Flip-flops on the tax treatment of multinational companies, opening India’s retail, aviation and pension sectors to greater competition and anti-corruption strategies tarnished the economy’s image. Pledges to alleviate poverty in a nation in which 800 million out of 1.2 billion people live on less than $2 (R16) a day fell flat.
Creeping inflation isn’t helping. The benchmark wholesale price index, up 6.9 percent in July, is well above India’s 5.3 percent economic growth rate. India’s inflation is the highest among the major emerging markets and a slumping rupee is driving up borrowing costs. That is tempting credit rating companies to downgrade India to junk status.
India deserves better. The good news is it may get it as Palaniappan Chidambaram returns to the job of finance minister. In November 2008, he was moved to the Home Affairs Ministry to strengthen internal security after terrorist attacks in Mumbai.
Just as you can’t pin all of India’s failings on one man, it’s too much to expect another to right them all. At least Chidambaram and Prime Minister Manmohan Singh are rejoining forces on the economy at the right time. Change is contingent on growth. Without it, political will tends to be in short supply. Growth averaged 8.9 percent a year when Chidambaram last had the finance portfolio and he may be just the man to stabilise things.
Singh, himself a former finance minister, is the development economist who unleashed free-market reforms on the economy. He eliminated layers of red tape and dialled back the state-enforced constraints on various industries, paving the way for the rapid growth over the last decade.

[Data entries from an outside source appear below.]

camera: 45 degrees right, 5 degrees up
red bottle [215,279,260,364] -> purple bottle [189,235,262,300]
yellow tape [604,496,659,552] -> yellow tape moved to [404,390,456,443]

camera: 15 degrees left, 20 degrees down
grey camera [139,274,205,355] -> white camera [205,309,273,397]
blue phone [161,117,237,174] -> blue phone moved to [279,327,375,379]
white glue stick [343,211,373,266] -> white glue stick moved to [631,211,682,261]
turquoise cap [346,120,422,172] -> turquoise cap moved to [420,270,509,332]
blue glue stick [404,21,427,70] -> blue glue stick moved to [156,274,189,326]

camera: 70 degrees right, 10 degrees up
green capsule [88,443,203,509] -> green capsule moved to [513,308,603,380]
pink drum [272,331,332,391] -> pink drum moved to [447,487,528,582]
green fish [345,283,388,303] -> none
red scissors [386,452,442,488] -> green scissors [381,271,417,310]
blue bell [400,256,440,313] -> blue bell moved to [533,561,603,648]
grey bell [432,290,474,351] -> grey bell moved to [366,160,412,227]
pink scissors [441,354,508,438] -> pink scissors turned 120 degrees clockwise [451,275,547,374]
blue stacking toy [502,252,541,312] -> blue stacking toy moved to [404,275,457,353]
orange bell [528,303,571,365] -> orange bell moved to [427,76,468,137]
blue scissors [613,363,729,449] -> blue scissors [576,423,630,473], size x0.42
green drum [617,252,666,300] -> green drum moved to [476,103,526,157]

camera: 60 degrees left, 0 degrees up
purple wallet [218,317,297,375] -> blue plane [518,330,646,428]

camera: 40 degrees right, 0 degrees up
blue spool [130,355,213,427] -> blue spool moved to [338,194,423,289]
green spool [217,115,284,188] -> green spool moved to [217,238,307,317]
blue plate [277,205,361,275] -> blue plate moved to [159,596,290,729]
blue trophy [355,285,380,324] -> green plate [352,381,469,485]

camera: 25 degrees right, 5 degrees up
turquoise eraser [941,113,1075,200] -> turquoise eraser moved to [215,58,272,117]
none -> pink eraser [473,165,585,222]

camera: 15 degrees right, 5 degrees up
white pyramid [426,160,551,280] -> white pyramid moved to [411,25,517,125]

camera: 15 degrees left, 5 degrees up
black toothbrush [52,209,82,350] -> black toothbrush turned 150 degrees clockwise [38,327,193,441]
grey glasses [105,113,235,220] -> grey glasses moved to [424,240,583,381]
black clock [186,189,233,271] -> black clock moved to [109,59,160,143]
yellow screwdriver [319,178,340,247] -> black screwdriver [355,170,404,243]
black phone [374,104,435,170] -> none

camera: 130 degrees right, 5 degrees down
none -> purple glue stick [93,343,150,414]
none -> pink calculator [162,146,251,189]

As a politician, Singh has sometimes lost the plot. Granted, the mechanics of his coalition government aren’t easy to control. Yet Singh let those pressures distract him from raising living standards for his impoverished masses. At times, he delegated to officials ill-equipped to manage the task. Now that Mukherjee is focused on the largely ceremonial job of president, Singh’s government can get back to business.
Chidambaram’s first job is to end the policy volatility that has sapped market confidence. Just as important is reducing the endemic corruption that keeps the benefits of growth from reaching the vast majority of Indians. Chidambaram must rein in powerful regional leaders such as West Bengal’s Mamata Banerjee. Some believe her efforts to stymie moves to open the economy to foreigners deserve as much of the blame for India’s funk as anything.
The key now is to restore trust in India’s growth. Given the nation’s demographics and economic potential, investors would be foolish to write off Asia’s third-biggest economy. Yet lots of hard work awaits the country’s leaders. No challenge is bigger, perhaps, than attracting the investment needed to fill gaps in infrastructure underscored last month by outages that cut power to almost 700 million people.
Increasing India’s share of global manufacturing jobs requires a better power grid and cheaper electricity. It also needs new roads, airport terminals, railways, ports and bridges. India plans to spend about $1 trillion on all this over the next five years. Doing that requires far more foreign investment and that’s why Chidambaram’s return is so timely.
Chidambaram must work quickly to get India back on track. Dropping $1 trillion on physical upgrades is a great start. Putting in charge a policymaker who knows what to do with it is even better.
William Pesek is a Bloomberg columnist. The opinions expressed are his own.